A pair of vectors determines an unique plane. The pair of vectors defining the plane and other vectors in that plane are called coplanar vectors.

Axial vector

Motion has two basic types : translational and rotational motions. The vector and scalar quantities, describing them are inherently different. Accordingly, there are two types of vectors to deal with quantities having direction. The system of vectors that we have referred so far is suitable for describing translational motion and such vectors are called “rectangular” or "polar" vectors.

A different type of vector called axial vector is used to describe rotational motion. Its graphical representation is same as that of rectangular vector, but its interpretation is different. What it means that the axial vector is represented by a straight line with an arrow head as in the case of polar vector; but the physical interpretation of axial vector differs. An axial vector, say $\mathbf{\omega }$ , is interpreted to act along the positive direction of the axis of rotation, while rotating anti –clockwise. A negative axial vector like, $-\mathbf{\omega }$ , is interpreted to act along the negative direction of axis of rotation, while rotating clockwise.

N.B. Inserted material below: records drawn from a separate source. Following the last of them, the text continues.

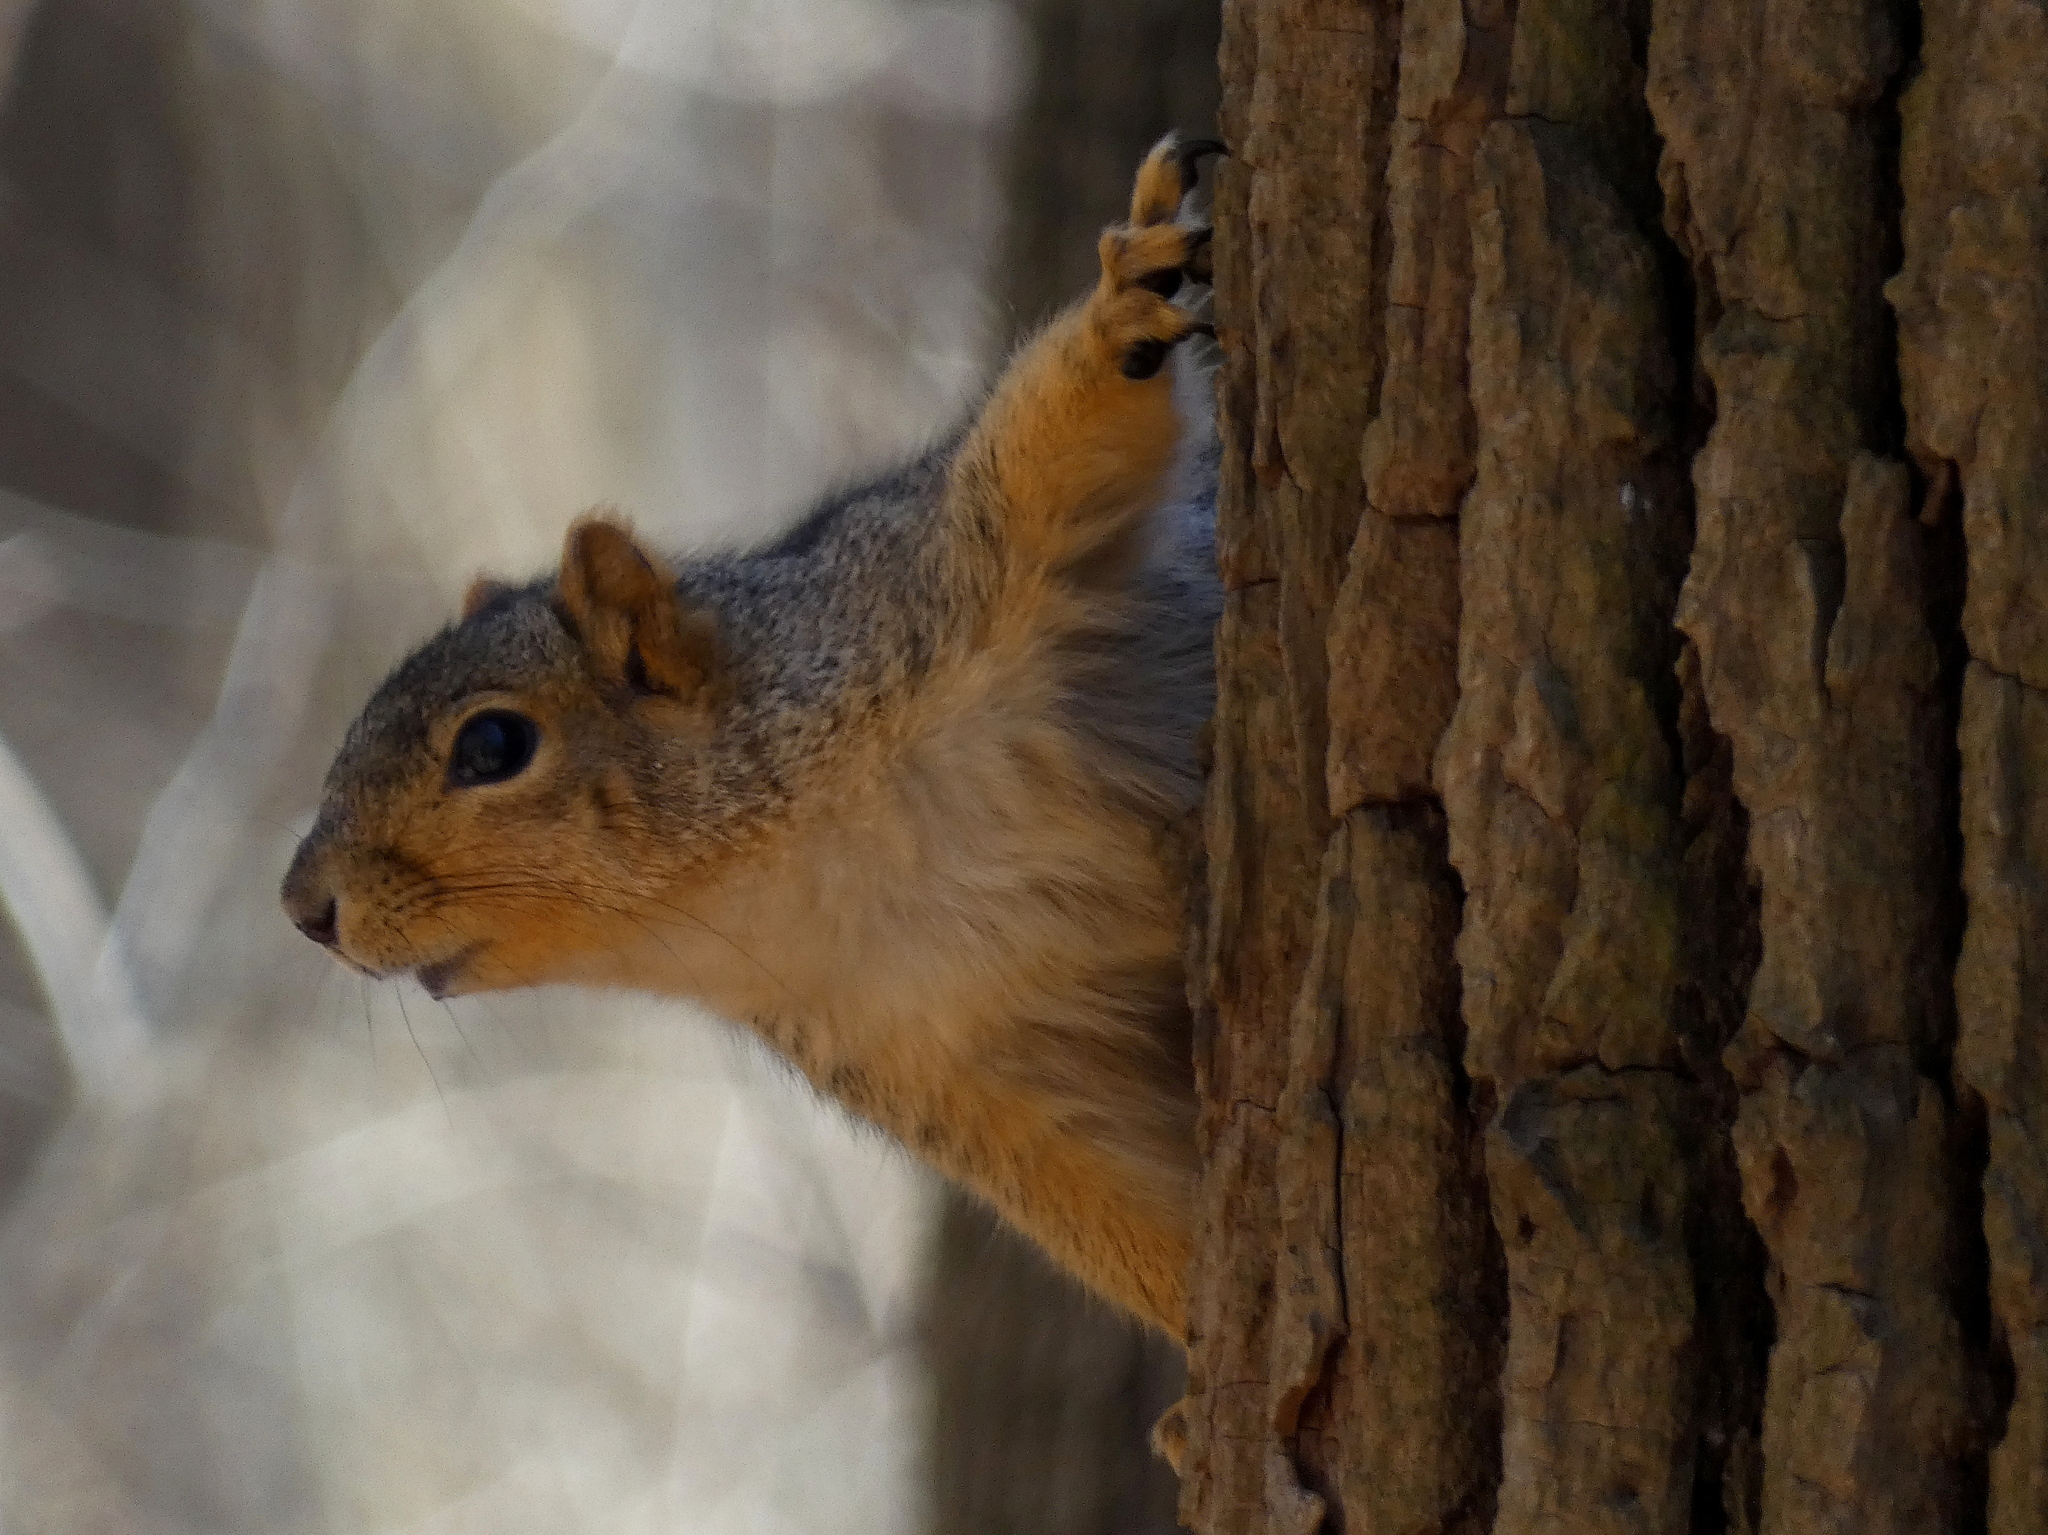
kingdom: Animalia
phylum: Chordata
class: Mammalia
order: Rodentia
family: Sciuridae
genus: Sciurus
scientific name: Sciurus niger
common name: Fox squirrel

The figure above captures the concept of axial vector. It should be noted that the direction of the axial vector is essentially tied with the sense of rotation (clockwise or anti-clockwise). This linking of directions is stated with "Right hand (screw) rule". According to this rule ( see figure below ), if the stretched thumb of right hand points in the direction of axial vector, then the curl of the fist gives the direction of rotation. Its inverse is also true i.e if the curl of the right hand fist is placed in a manner to follow the direction of rotation, then the stretched thumb points in the direction of axial vector.

Axial vector is generally shown to be perpendicular to a plane. In such cases, we use a shortened symbol to represent axial or even other vectors, which are normal to the plane, by a "dot" or "cross" inscribed within a small circle. A "dot" inscribed within the circle indicates that the vector is pointing towards the viewer of the plane and a "cross" inscribed within the circle indicates that the vector is pointing away from the viewer of the plane.

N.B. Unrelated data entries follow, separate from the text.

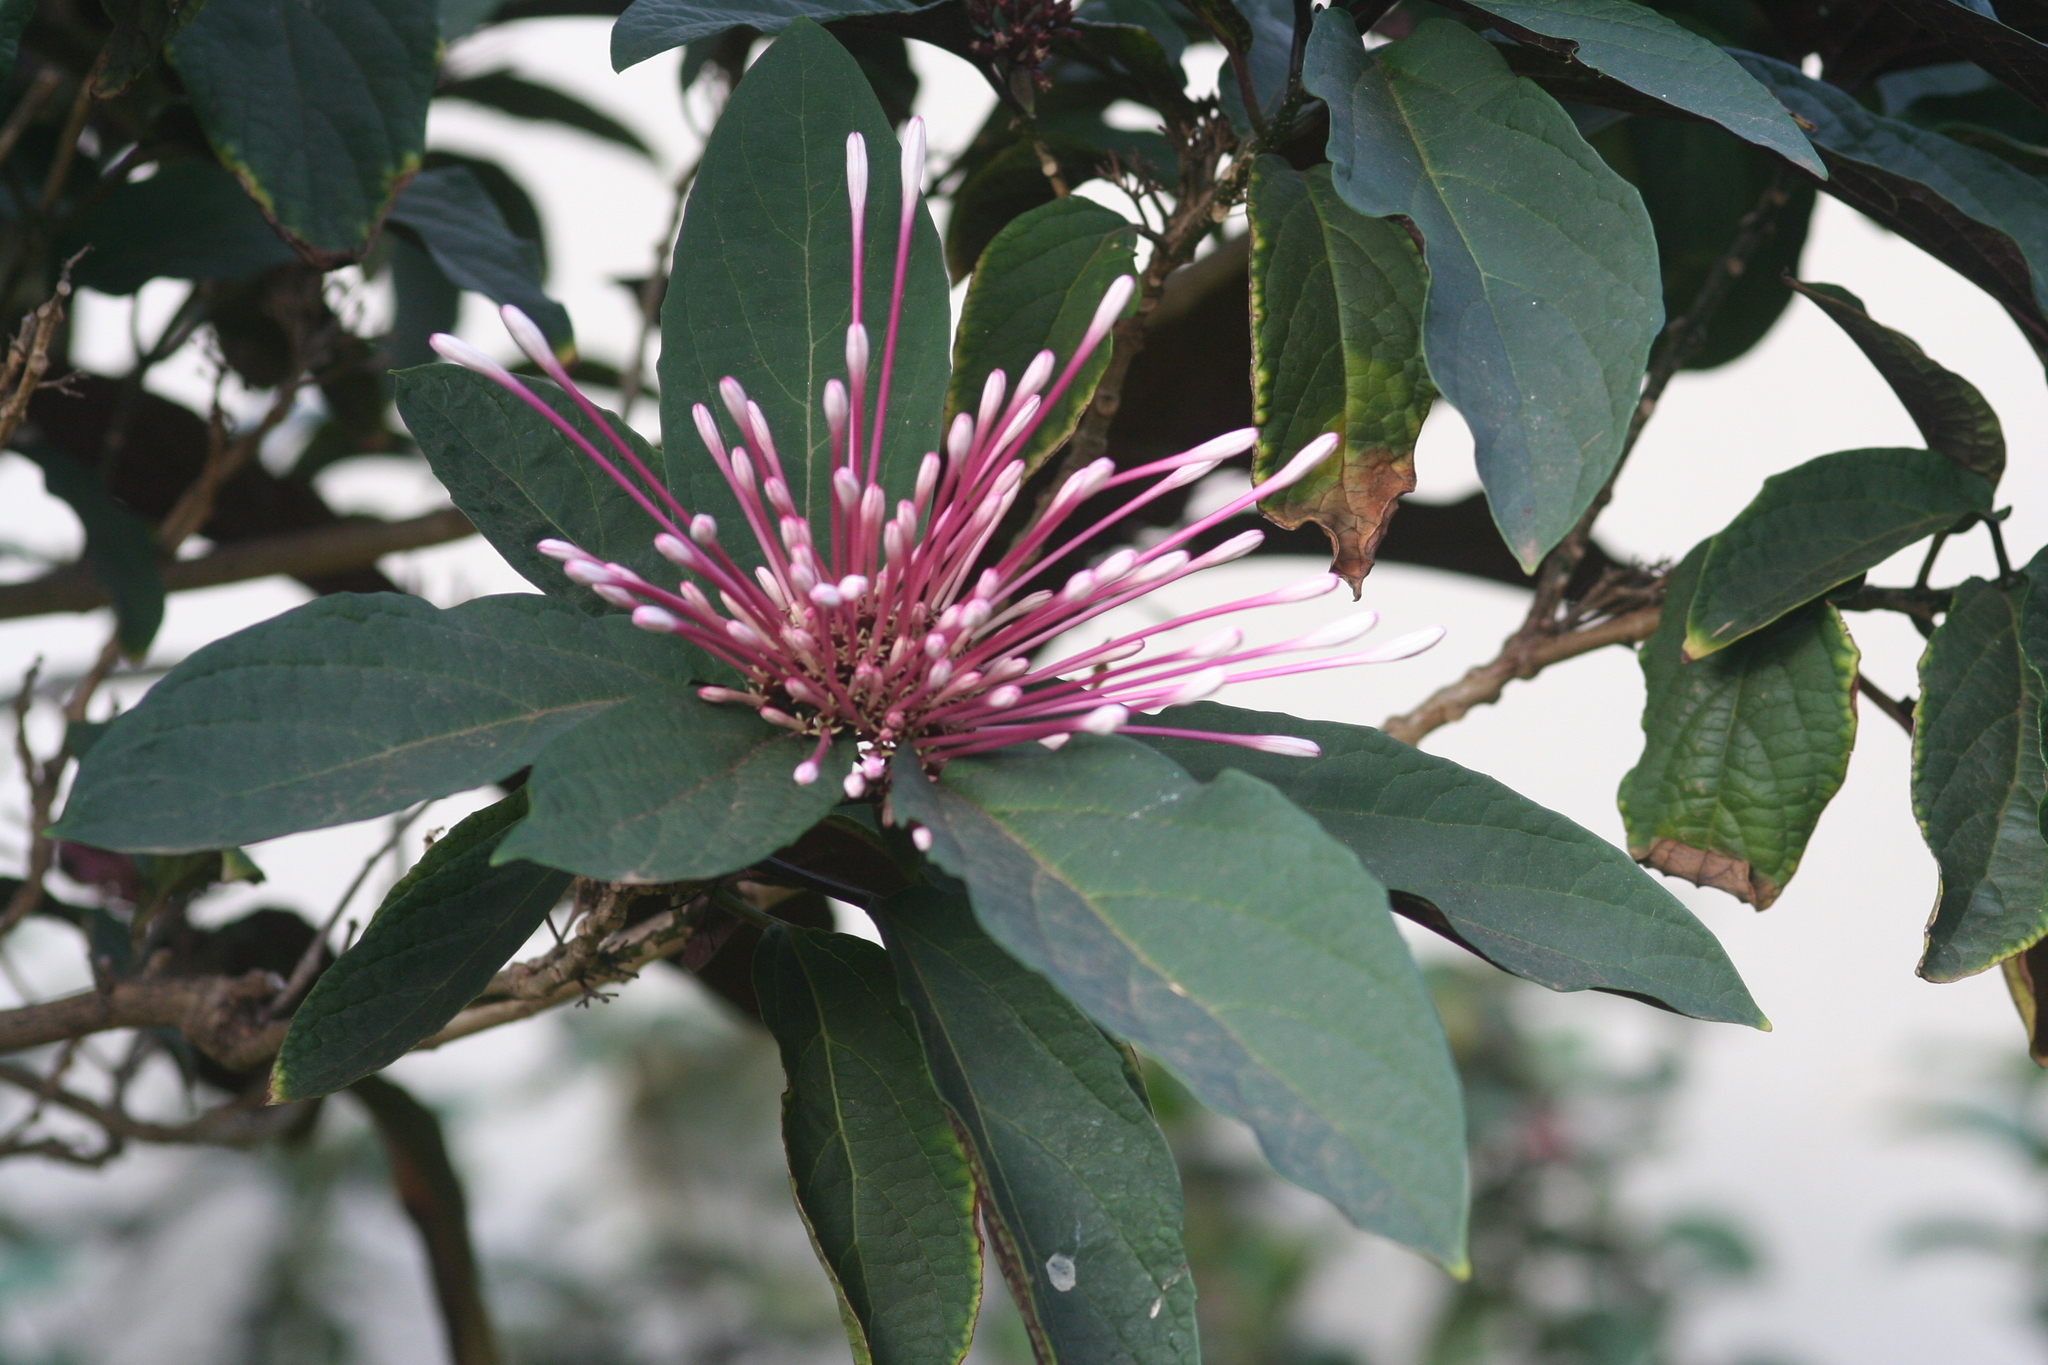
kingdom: Plantae
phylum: Tracheophyta
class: Magnoliopsida
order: Lamiales
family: Lamiaceae
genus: Clerodendrum
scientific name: Clerodendrum quadriloculare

Axial vector are also known as "pseudovectors". It is because axial vectors do not follow transformation of rectangular coordinate system. Vectors which follow coordinate transformation are called "true" or "polar" vectors. One important test to distinguish these two types of vector is that axial vector has a mirror image with negative sign unlike true vectors. Also, we shall learn about vector or cross product subsequently. This operation represent many important physical phenomena such as rotation and magnetic interaction etc. We should know that the vector resulting from cross product of true vectors is always axial i.e. pseudovectors vector like magnetic field, magnetic force, angular velocity, torque etc.